◆ PASSAGE SHOWN
------------------------------------------------

Array I/O: save, load, savez¶
NumPy provides efficient binary formats for saving and loading arrays. These are faster and more compact than text formats like CSV.
import numpy as np
Why Use NumPy's Binary Format?¶
| Format | Speed | Size | Preserves dtype | Multiple arrays |
|---|---|---|---|---|
.npy |
Fast | Compact | Yes | No |
.npz |
Fast | Compact | Yes | Yes |
| CSV | Slow | Large | No | No |
| Pickle | Medium | Medium | Yes | Yes |
# Comparison: 1 million floats
arr = np.random.randn(1_000_000)
# Binary: ~8 MB, loads in milliseconds
np.save('data.npy', arr)
# CSV: ~25 MB, loads in seconds
np.savetxt('data.csv', arr)
np.save() — Save Single Array¶
Save one array to a .npy file:
arr = np.array([[1, 2, 3], [4, 5, 6]])
# Save to file
np.save('my_array.npy', arr)
# File extension .npy is added automatically if missing
np.save('my_array', arr) # Creates my_array.npy
Parameters¶
np.save(
file, # Filename or file object
arr, # Array to save
allow_pickle=True, # Allow pickling objects
fix_imports=True # Python 2/3 compatibility
)
np.load() — Load Array¶
Load arrays from .npy or .npz files:
# Load single array
arr = np.load('my_array.npy')
print(arr)
# [[1 2 3]
# [4 5 6]]
# dtype is preserved
print(arr.dtype) # int64
Security Warning¶
# allow_pickle=False is safer for untrusted files
arr = np.load('untrusted.npy', allow_pickle=False)
# Default changed in NumPy 1.16.3 for security
# Pickle can execute arbitrary code!
np.savez() — Save Multiple Arrays¶
Save multiple arrays to a single .npz file (uncompressed):
x = np.array([1, 2, 3])
y = np.array([4, 5, 6])
z = np.array([[1, 2], [3, 4]])
# Save with automatic names (arr_0, arr_1, arr_2)
np.savez('arrays.npz', x, y, z)
# Save with custom names (recommended)
np.savez('arrays.npz', x_data=x, y_data=y, matrix=z)
Loading .npz Files¶
# Load returns NpzFile object (dict-like)
data = np.load('arrays.npz')
# Access by name
print(data['x_data']) # [1 2 3]
print(data['y_data']) # [4 5 6]
print(data['matrix']) # [[1 2] [3 4]]
# List available arrays
print(data.files) # ['x_data', 'y_data', 'matrix']
# Close when done (or use context manager)
data.close()
Context Manager (Recommended)¶
# Automatically closes file
with np.load('arrays.npz') as data:
x = data['x_data']
y = data['y_data']
print(x + y) # [5 7 9]
np.savez_compressed() — Compressed Archive¶
Same as savez() but with compression:
large_array = np.random.randn(1000, 1000)

------------------------------------------------

◆ RECORDS PROVIDED

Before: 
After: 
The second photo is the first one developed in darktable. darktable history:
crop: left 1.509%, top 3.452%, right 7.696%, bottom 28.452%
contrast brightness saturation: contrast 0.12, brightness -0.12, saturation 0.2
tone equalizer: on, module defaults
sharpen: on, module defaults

------------------------------------------------

◆ WRITTEN TASK
Quote the stretch of the NumPy array I/O passage from "np.load() — Load" through "execute arbitrary code!", word for word.

◆ COMPLETED TASK
np.load() — Load Array¶
Load arrays from .npy or .npz files:
# Load single array
arr = np.load('my_array.npy')
print(arr)
# [[1 2 3]
# [4 5 6]]
# dtype is preserved
print(arr.dtype) # int64
Security Warning¶
# allow_pickle=False is safer for untrusted files
arr = np.load('untrusted.npy', allow_pickle=False)
# Default changed in NumPy 1.16.3 for security
# Pickle can execute arbitrary code!